TASKS FOR THIS EXERCISE>
A) In the passage about Miranda, rewrite the part starting with "As we said, her" and going on through "the city’s Mirandas.", replacing "Harlem" with "Brooklyn".
B) According to the passage about Miranda, what is the full name of the organization called Gems?
C) Write what comes next in the passage about Miranda, picking up after its final sentence.

SUPPLIED TEXT>

Before long, she was arrested for prostitution. It would not be her last run-in with the law.

At least this pimp did not beat her. Her second pimp did, knocking out a few teeth and sending her to the hospital. Miranda was 16 then. She had tried going back home, but her mother lost patience with her and kicked her out. “I thought for a while that I was crazy, and I was the child from hell,” she said.

As we said, her story fits a familiar pattern with girls and sexual predators. Not necessarily typical is the way she reversed direction, with help from Girls Educational and Mentoring Services, or Gems, a Harlem-based organization that each year offers counseling and other assistance to more than 200 of the city’s Mirandas.

At 18, Miranda has just graduated from high school and is looking at possible colleges. That she is firmly on an educational track at a normal age is no small accomplishment, given her rough past. “I feel like a lotus,” she said. “A lotus starts in muddy water but grows into something beautiful.”

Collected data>
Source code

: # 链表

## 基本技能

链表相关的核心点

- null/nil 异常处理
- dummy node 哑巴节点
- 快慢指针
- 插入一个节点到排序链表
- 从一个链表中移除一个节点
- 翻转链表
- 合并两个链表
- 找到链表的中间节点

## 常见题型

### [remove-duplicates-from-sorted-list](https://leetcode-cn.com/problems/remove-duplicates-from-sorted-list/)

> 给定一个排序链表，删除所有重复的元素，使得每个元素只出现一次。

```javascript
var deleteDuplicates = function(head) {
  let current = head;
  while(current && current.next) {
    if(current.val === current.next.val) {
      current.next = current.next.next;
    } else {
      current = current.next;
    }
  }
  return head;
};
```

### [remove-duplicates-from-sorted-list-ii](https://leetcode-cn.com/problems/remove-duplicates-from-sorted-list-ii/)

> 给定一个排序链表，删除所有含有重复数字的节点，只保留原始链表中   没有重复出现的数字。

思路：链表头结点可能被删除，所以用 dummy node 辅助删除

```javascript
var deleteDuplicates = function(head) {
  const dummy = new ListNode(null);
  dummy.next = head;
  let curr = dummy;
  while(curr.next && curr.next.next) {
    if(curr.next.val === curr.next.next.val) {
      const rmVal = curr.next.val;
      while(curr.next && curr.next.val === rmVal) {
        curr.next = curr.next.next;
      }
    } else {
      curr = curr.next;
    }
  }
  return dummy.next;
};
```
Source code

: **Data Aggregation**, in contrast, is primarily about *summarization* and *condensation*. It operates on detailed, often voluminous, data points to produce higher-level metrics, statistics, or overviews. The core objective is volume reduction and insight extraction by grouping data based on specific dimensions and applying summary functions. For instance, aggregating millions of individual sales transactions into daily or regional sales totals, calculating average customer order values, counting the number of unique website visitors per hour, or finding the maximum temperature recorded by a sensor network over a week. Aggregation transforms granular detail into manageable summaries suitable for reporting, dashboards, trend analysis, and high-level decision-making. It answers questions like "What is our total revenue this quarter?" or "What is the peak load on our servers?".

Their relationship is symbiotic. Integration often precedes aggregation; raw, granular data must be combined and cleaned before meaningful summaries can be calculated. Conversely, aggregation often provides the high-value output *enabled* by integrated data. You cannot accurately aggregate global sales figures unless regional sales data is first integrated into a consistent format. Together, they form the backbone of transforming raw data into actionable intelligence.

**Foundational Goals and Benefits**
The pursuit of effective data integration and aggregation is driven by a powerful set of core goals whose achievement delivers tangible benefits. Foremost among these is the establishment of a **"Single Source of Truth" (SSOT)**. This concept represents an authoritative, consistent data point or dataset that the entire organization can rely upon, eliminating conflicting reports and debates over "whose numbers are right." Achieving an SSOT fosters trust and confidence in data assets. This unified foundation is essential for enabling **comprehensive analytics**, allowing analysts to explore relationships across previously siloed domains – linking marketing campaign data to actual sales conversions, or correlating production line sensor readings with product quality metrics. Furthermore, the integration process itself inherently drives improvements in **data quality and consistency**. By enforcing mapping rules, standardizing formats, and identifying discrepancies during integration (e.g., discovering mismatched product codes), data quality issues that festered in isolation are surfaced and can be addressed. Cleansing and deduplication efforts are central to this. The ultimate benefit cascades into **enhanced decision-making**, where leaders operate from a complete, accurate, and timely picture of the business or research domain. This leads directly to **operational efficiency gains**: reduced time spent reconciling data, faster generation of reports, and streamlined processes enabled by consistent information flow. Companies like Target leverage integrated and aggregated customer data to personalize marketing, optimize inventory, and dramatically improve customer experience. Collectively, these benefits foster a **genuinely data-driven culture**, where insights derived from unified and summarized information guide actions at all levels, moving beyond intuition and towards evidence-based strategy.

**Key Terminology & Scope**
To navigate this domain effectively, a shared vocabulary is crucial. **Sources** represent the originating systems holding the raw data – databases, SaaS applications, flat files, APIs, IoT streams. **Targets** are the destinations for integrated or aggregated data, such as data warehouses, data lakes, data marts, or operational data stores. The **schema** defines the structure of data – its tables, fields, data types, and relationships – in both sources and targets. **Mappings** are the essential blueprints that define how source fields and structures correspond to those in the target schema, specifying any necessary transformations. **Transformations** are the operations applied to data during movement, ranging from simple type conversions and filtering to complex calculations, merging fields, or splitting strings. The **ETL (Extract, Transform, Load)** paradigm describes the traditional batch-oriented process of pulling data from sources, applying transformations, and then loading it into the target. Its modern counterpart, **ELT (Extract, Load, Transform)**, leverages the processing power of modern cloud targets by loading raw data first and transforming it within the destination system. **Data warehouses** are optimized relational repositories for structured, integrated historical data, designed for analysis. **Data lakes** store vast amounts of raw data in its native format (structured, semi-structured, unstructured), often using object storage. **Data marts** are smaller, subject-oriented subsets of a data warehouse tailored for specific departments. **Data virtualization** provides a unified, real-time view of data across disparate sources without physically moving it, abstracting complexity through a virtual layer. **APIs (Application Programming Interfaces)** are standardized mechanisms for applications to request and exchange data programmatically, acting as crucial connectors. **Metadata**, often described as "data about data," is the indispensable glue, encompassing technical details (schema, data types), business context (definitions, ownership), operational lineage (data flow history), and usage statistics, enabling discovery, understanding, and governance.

TASK-BY-TASK RESULTS>
A)
As we said, her story fits a familiar pattern with girls and sexual predators. Not necessarily typical is the way she reversed direction, with help from Girls Educational and Mentoring Services, or Gems, a Brooklyn-based organization that each year offers counseling and other assistance to more than 200 of the city’s Mirandas.

B) Girls Educational and Mentoring Services.

C)
Also not typical are her journeys to Albany to urge that lawmakers rethink how the state deals with children — girls, in the main — who become sexual prey. Her efforts and those of others paid off a couple of weeks ago when the Legislature, by unanimous votes in both houses, passed the Safe Harbor for Sexually Exploited Children Act.

Instead of being treated as criminals, as they are now, girls age 15 and under would be viewed as victims the first time they are arrested for prostitution. They would be classified as “persons in need of supervision,” or PINS, and offered social services and protection from their pimps in a dormitory-style shelter.

Essentially, the Safe Harbor bill brings state law in line with federal statutes governing foreigners who make it to the United States in the clutches of sex traffickers. Those non-Americans are dealt with as victims, not criminals.

“Now, people born in Brooklyn will get the same treatment as someone born in Ukraine or Thailand or wherever,” said Mishi Faruqee, director of the youth justice program of the Children’s Defense Fund in New York.

It is not clear, however, if Gov. David A. Paterson will sign the bill. A spokeswoman said only that the governor would look at it once it is formally sent to him.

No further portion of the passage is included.